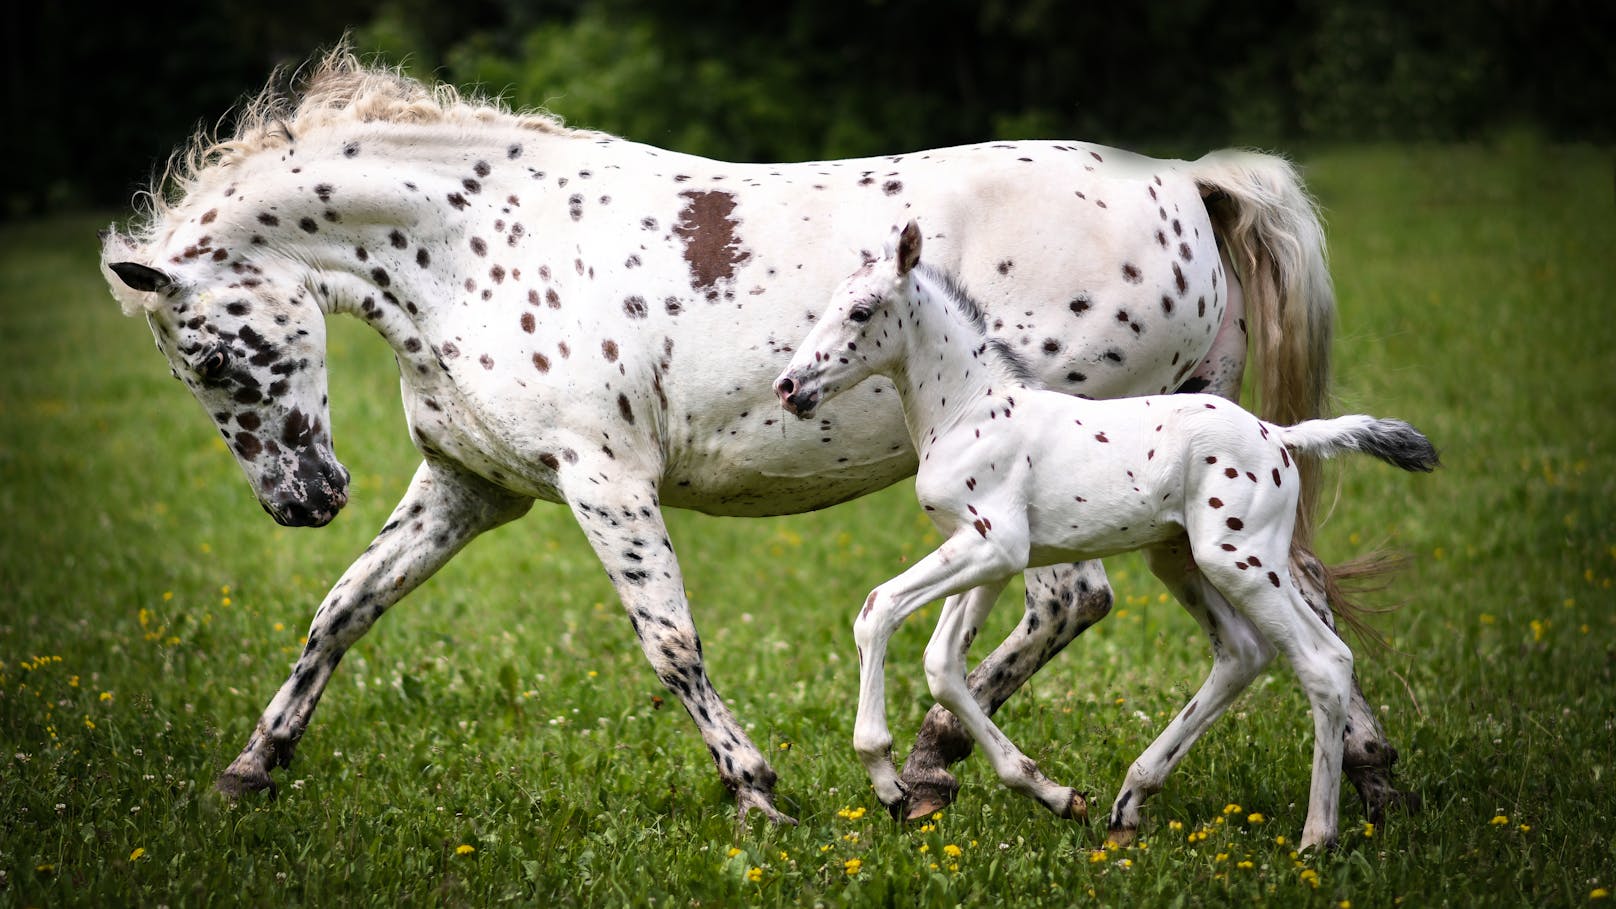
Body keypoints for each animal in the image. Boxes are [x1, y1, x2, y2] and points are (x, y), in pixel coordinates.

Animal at [772, 221, 1441, 847]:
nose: (788, 387)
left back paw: (1315, 839)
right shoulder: (988, 557)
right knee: (1243, 653)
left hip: (1241, 560)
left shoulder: (992, 545)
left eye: (861, 311)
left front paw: (889, 784)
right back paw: (1130, 801)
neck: (969, 410)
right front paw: (1053, 794)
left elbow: (877, 609)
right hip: (1179, 559)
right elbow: (943, 665)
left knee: (1323, 662)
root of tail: (1279, 436)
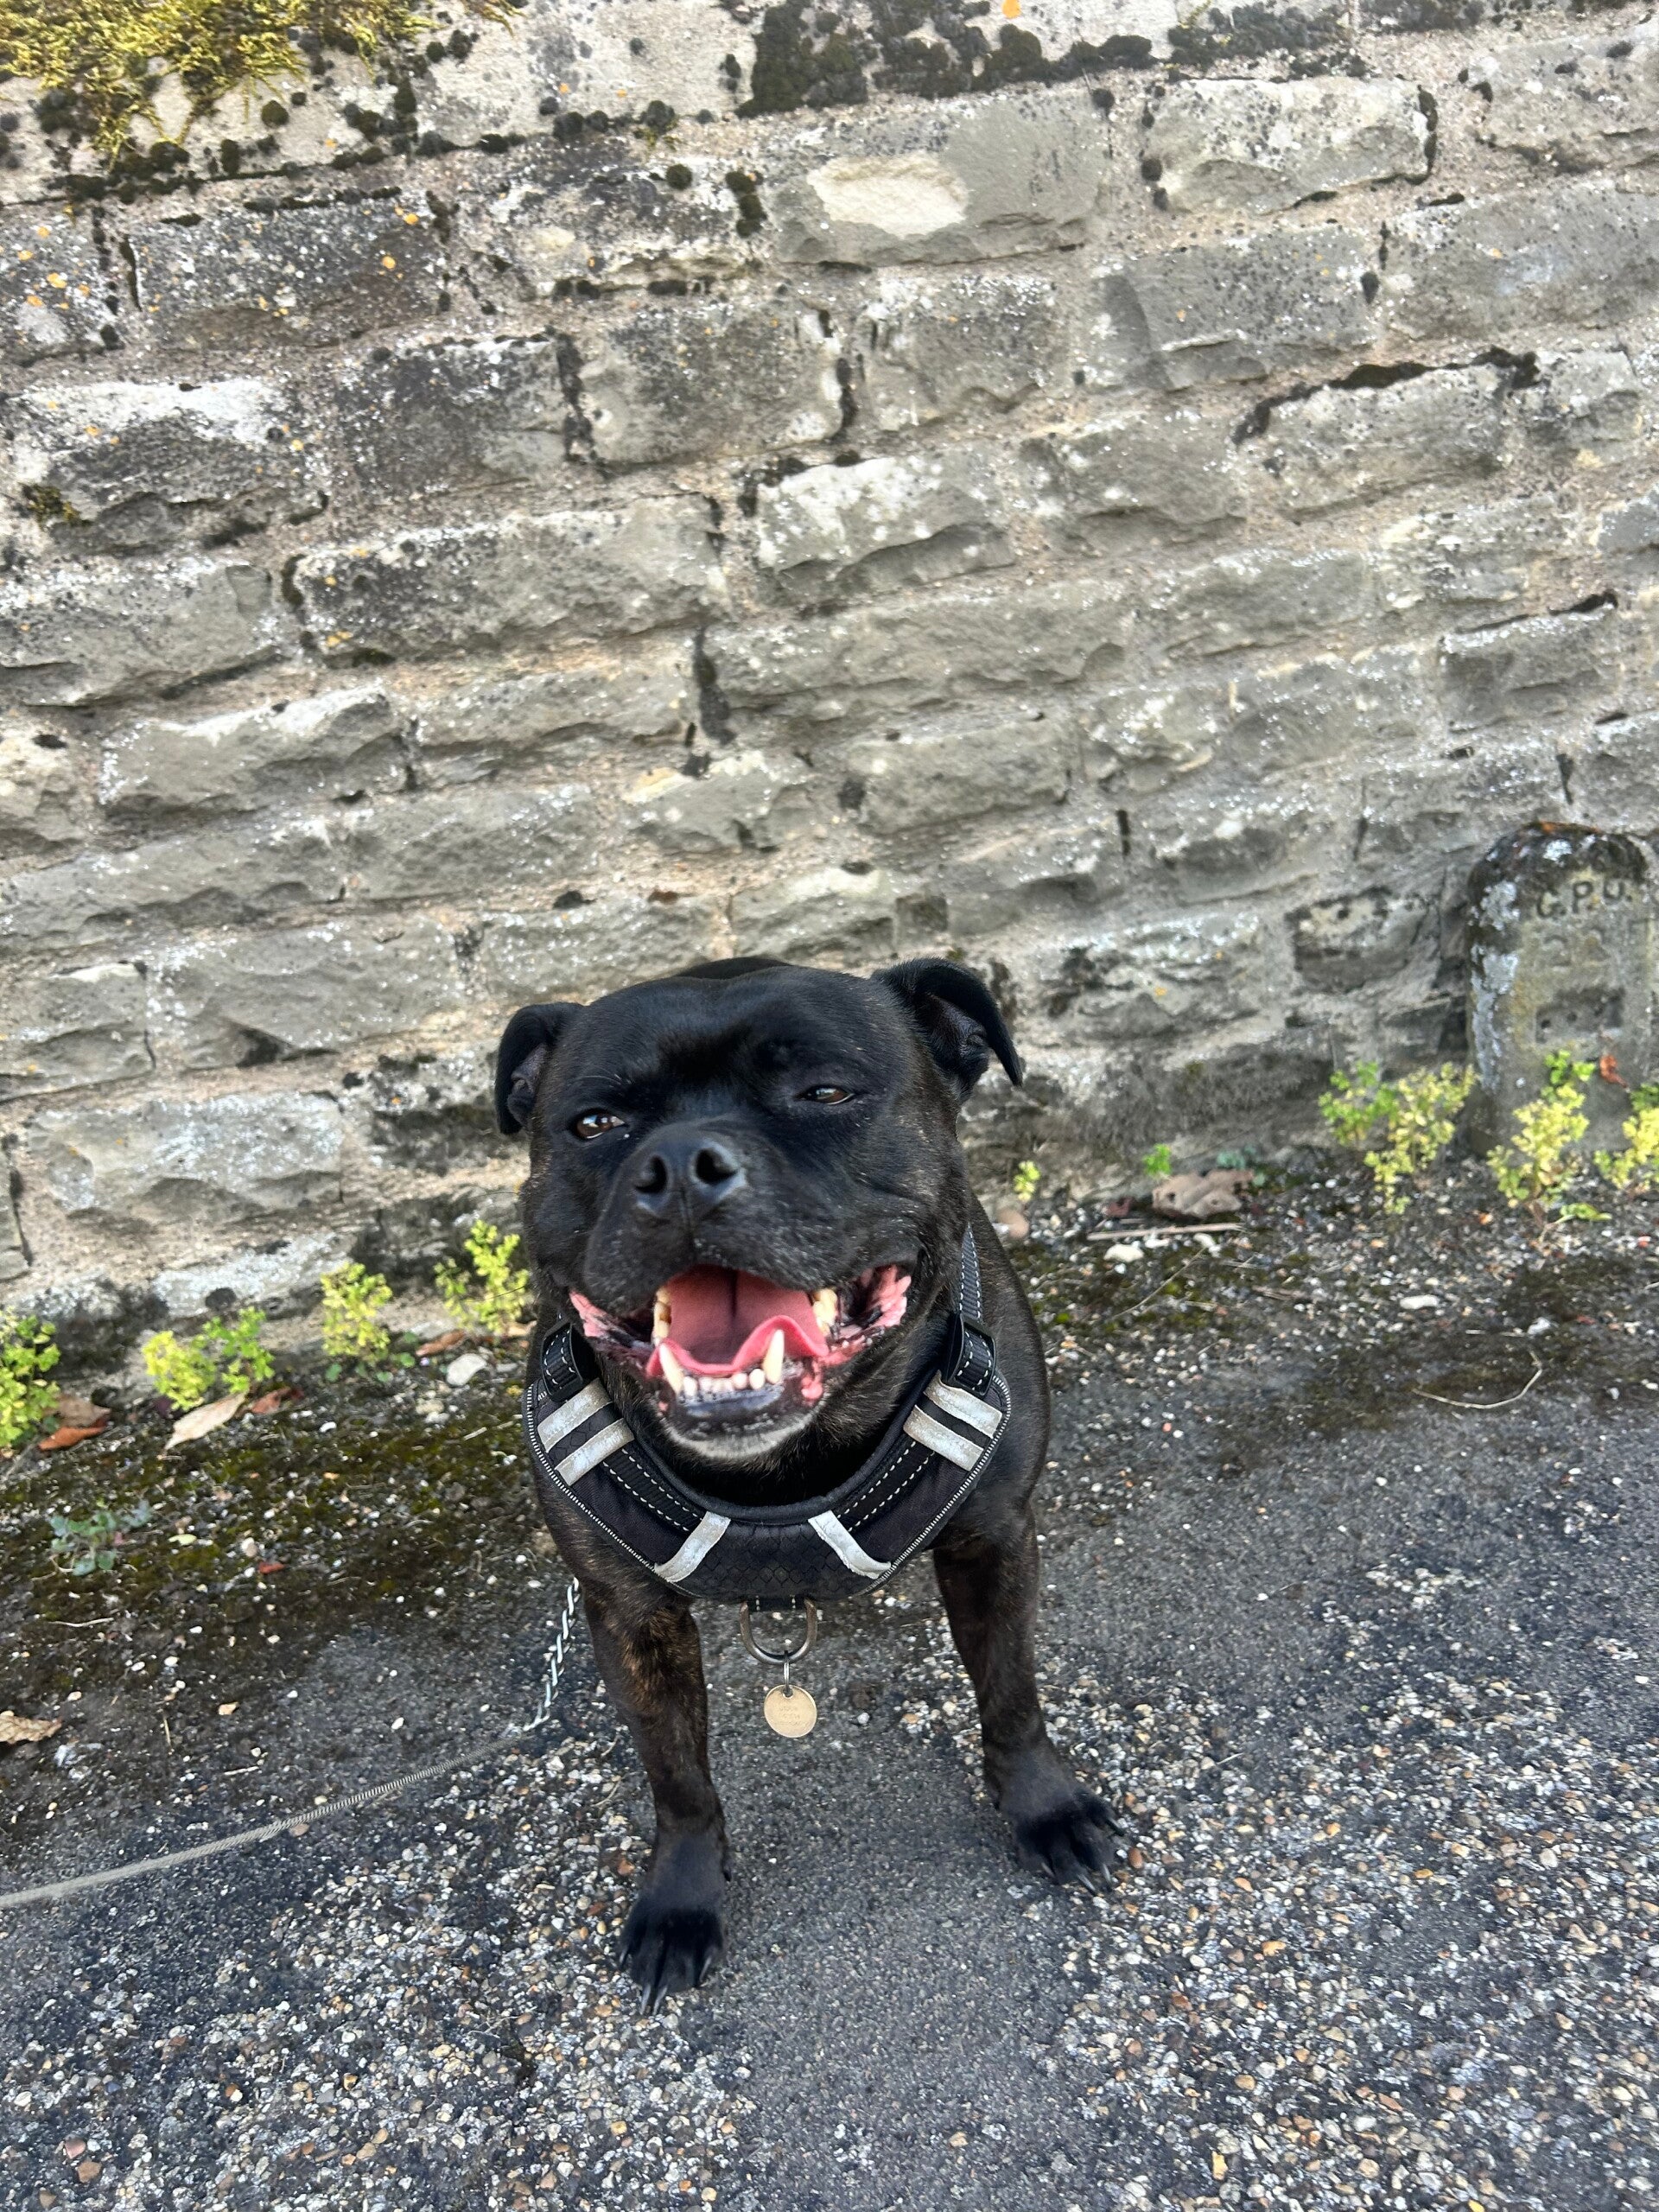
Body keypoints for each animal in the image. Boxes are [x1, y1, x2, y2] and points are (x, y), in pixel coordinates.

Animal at [495, 955, 1117, 2005]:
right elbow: (678, 1776)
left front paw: (1045, 1807)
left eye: (824, 1094)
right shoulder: (632, 1615)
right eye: (595, 1123)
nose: (681, 1165)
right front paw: (682, 1897)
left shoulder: (994, 1540)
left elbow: (1011, 1692)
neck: (787, 1466)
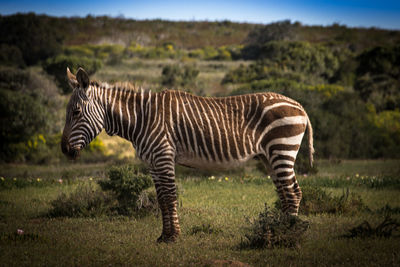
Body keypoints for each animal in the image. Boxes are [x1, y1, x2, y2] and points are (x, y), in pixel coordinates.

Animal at [61, 68, 312, 244]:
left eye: (76, 112)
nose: (64, 150)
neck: (141, 118)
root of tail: (299, 105)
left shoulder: (163, 156)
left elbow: (170, 196)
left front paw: (173, 237)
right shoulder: (153, 162)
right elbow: (161, 199)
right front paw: (164, 236)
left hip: (282, 149)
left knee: (292, 193)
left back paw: (287, 236)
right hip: (270, 157)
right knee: (286, 192)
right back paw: (276, 231)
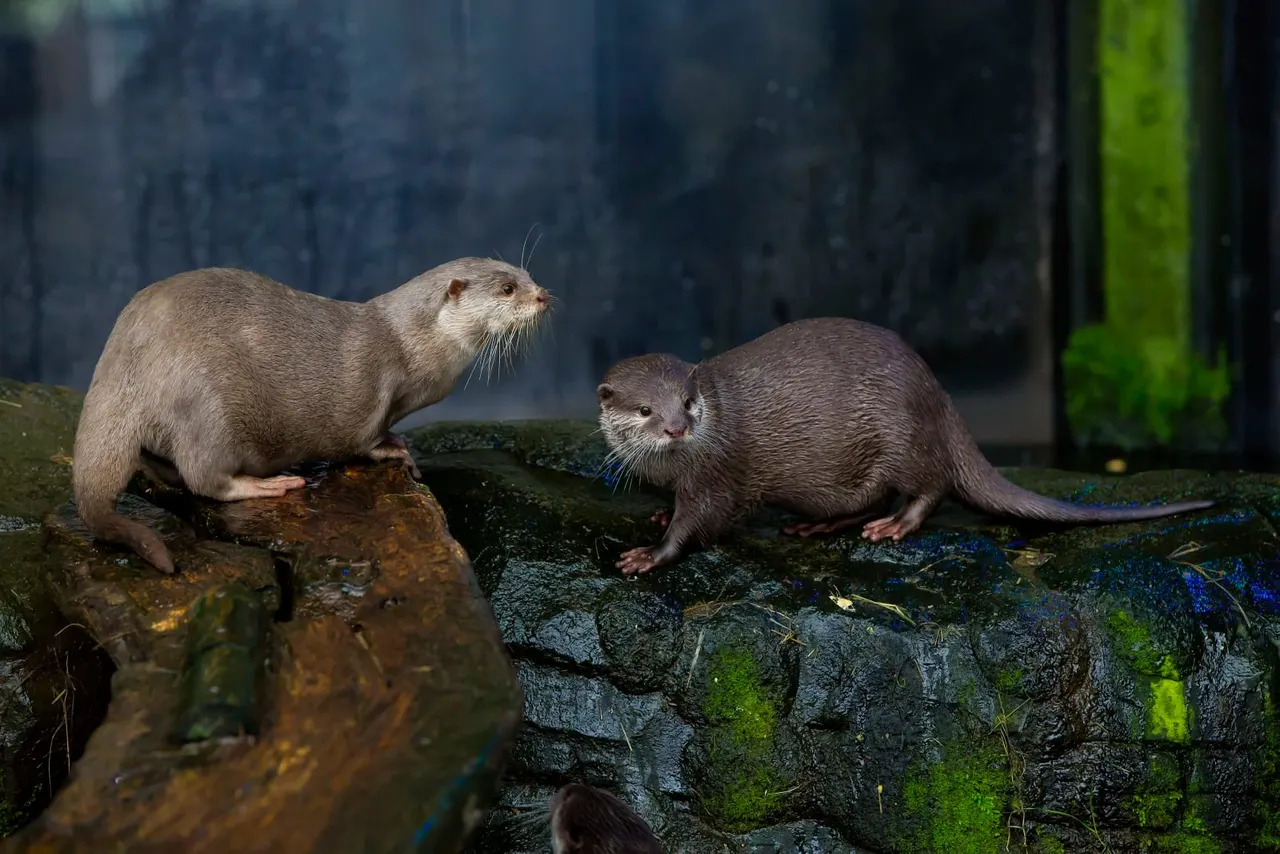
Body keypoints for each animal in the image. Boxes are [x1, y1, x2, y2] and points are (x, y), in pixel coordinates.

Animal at [73, 258, 550, 573]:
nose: (543, 295)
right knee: (203, 477)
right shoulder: (371, 389)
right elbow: (363, 435)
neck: (412, 344)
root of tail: (126, 356)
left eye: (528, 275)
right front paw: (393, 451)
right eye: (508, 288)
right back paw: (269, 484)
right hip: (206, 404)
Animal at [596, 317, 1214, 575]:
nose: (677, 429)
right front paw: (657, 515)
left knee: (930, 486)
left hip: (901, 434)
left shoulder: (717, 474)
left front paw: (650, 554)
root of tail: (938, 394)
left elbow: (701, 523)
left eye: (688, 401)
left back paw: (895, 526)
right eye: (646, 410)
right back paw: (820, 525)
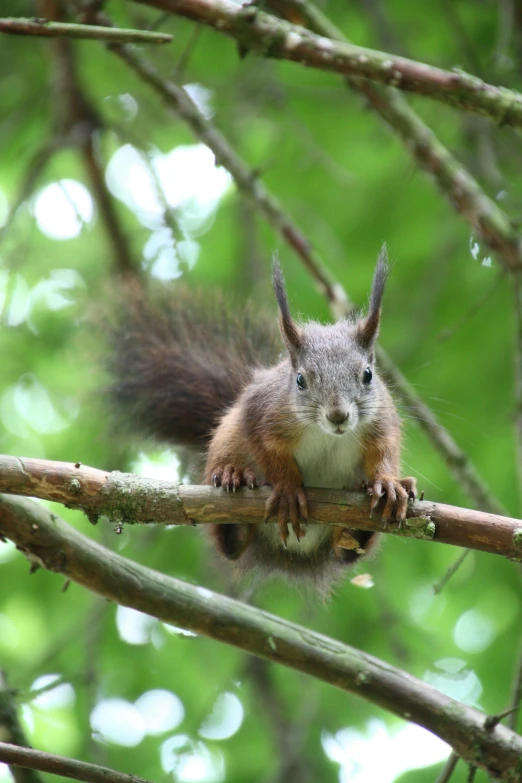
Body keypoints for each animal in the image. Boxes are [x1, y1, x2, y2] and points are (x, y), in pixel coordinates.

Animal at [107, 248, 416, 592]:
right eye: (300, 380)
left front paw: (387, 482)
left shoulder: (381, 422)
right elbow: (268, 452)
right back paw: (234, 481)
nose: (338, 416)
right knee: (230, 542)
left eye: (368, 375)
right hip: (227, 440)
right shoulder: (262, 414)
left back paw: (363, 521)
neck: (325, 434)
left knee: (345, 548)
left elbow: (384, 451)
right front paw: (287, 489)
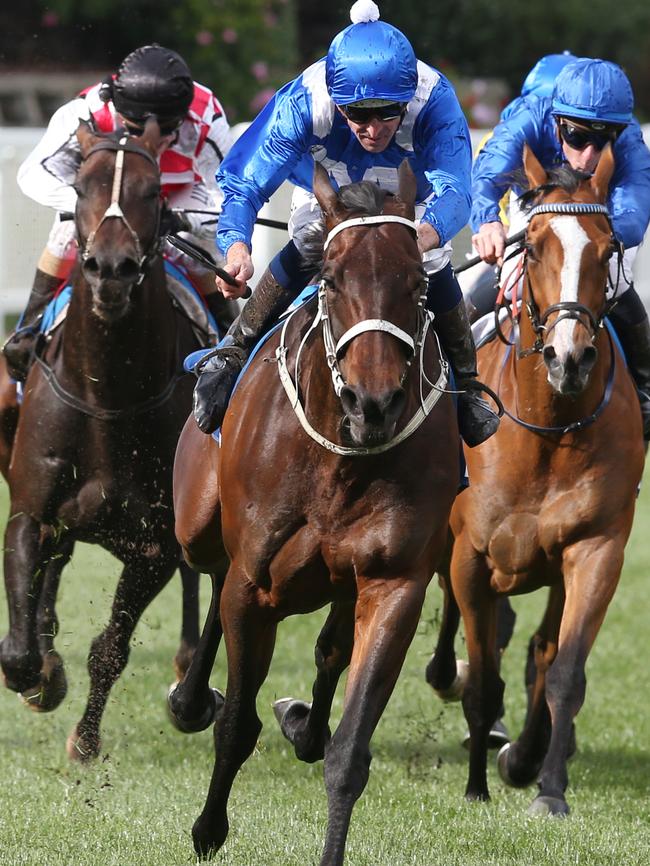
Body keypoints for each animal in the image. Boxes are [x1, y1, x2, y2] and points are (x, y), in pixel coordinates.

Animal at [0, 120, 210, 756]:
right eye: (81, 185)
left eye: (152, 190)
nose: (111, 269)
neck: (107, 398)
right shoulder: (32, 509)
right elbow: (18, 653)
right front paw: (42, 677)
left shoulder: (153, 545)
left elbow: (111, 648)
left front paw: (86, 740)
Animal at [170, 160, 458, 856]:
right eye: (330, 279)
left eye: (419, 283)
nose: (374, 401)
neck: (342, 460)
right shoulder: (256, 582)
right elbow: (236, 724)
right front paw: (208, 830)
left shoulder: (393, 582)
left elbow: (349, 751)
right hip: (200, 523)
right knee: (212, 569)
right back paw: (190, 698)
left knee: (329, 647)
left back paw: (303, 722)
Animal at [426, 145, 644, 812]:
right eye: (537, 245)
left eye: (606, 248)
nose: (569, 358)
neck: (547, 429)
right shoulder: (472, 555)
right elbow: (482, 676)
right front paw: (476, 786)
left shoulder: (595, 549)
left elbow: (563, 669)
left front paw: (545, 787)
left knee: (541, 651)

####

### [WHAT THIS TASK INVOLVES]
Everything in the listing except the pictures must be reproduced exactly.

### [EXPECTED ANSWER]
Body keypoints for each animal in the image. Boxes are [x1, y1, x2, y2] and points are (x, y), in pixel coordinates.

Animal at [772, 221, 1441, 847]:
nose: (788, 387)
left back paw: (1315, 839)
right shoulder: (988, 557)
right knee: (1243, 653)
left hip: (1241, 560)
left shoulder: (992, 545)
left eye: (861, 311)
left front paw: (889, 784)
right back paw: (1130, 801)
neck: (969, 410)
right front paw: (1053, 794)
left elbow: (877, 609)
right hip: (1179, 559)
right elbow: (943, 665)
left knee: (1323, 662)
root of tail: (1279, 436)
Body keypoints for each animal in the image. Boxes are [x1, y1, x2, y2] and points are (x, y), in pixel coordinates.

Animal at [495, 955, 1117, 2005]:
right elbow: (678, 1776)
left front paw: (1045, 1807)
left eye: (824, 1094)
right shoulder: (632, 1615)
right eye: (595, 1123)
nose: (681, 1165)
right front paw: (682, 1897)
left shoulder: (994, 1540)
left elbow: (1011, 1692)
neck: (787, 1466)
Body keypoints for each animal in the image. Boxes are [x1, y1, x2, y2] and points are (x, y), in pixel coordinates.

Animal at [61, 68, 312, 244]:
left eye: (76, 112)
nose: (64, 150)
neck: (141, 118)
root of tail: (299, 105)
left shoulder: (163, 156)
left elbow: (170, 196)
left front paw: (173, 237)
right shoulder: (153, 162)
right elbow: (161, 199)
right front paw: (164, 236)
left hip: (282, 149)
left knee: (292, 193)
left back paw: (287, 236)
right hip: (270, 157)
right knee: (286, 192)
right back paw: (276, 231)
Body keypoints for each animal in the image. Boxes are [x1, y1, x2, y2] and points are (x, y), in pixel coordinates.

Animal at [73, 258, 550, 573]:
nose: (543, 295)
right knee: (203, 477)
right shoulder: (371, 389)
right elbow: (363, 435)
neck: (412, 344)
root of tail: (126, 356)
left eye: (528, 275)
right front paw: (393, 451)
right eye: (508, 288)
right back paw: (269, 484)
right hip: (206, 404)
Animal at [596, 317, 1214, 575]:
nose: (677, 429)
right front paw: (657, 515)
left knee: (930, 486)
left hip: (901, 434)
left shoulder: (717, 474)
left front paw: (650, 554)
root of tail: (938, 394)
left elbow: (701, 523)
left eye: (688, 401)
left back paw: (895, 526)
right eye: (646, 410)
right back paw: (820, 525)
Body keypoints for each animal in the image. Boxes are [x1, y1, x2, y2] and points are (x, y), in pixel coordinates.

Animal at [107, 248, 416, 592]:
right eye: (300, 380)
left front paw: (387, 482)
left shoulder: (381, 422)
right elbow: (268, 452)
right back paw: (234, 481)
nose: (338, 416)
right knee: (230, 542)
left eye: (368, 375)
right hip: (227, 440)
right shoulder: (262, 414)
left back paw: (363, 521)
neck: (325, 434)
left knee: (345, 548)
left elbow: (384, 451)
right front paw: (287, 489)
Body keypoints for each animal in the image. Boxes are [x1, y1, x2, y2] and points are (x, y), in pixel coordinates.

Animal at [0, 120, 210, 756]:
right eye: (81, 185)
left eye: (152, 190)
nose: (111, 269)
neck: (107, 398)
right shoulder: (32, 509)
right elbow: (18, 653)
right front paw: (42, 677)
left shoulder: (153, 545)
left elbow: (111, 648)
left front paw: (86, 740)
Animal at [170, 160, 458, 856]:
right eye: (330, 279)
left eye: (419, 283)
nose: (374, 401)
neck: (342, 460)
right shoulder: (256, 582)
right elbow: (236, 724)
right front paw: (208, 830)
left shoulder: (393, 582)
left elbow: (349, 751)
right hip: (200, 523)
right knee: (212, 569)
right back paw: (190, 698)
left knee: (329, 647)
left back paw: (303, 722)
Animal at [426, 145, 644, 812]:
right eye: (537, 245)
left eye: (606, 248)
nose: (569, 358)
neck: (547, 429)
right shoulder: (472, 555)
right elbow: (482, 676)
right front paw: (476, 786)
left shoulder: (595, 549)
left elbow: (563, 669)
left front paw: (545, 787)
left knee: (541, 651)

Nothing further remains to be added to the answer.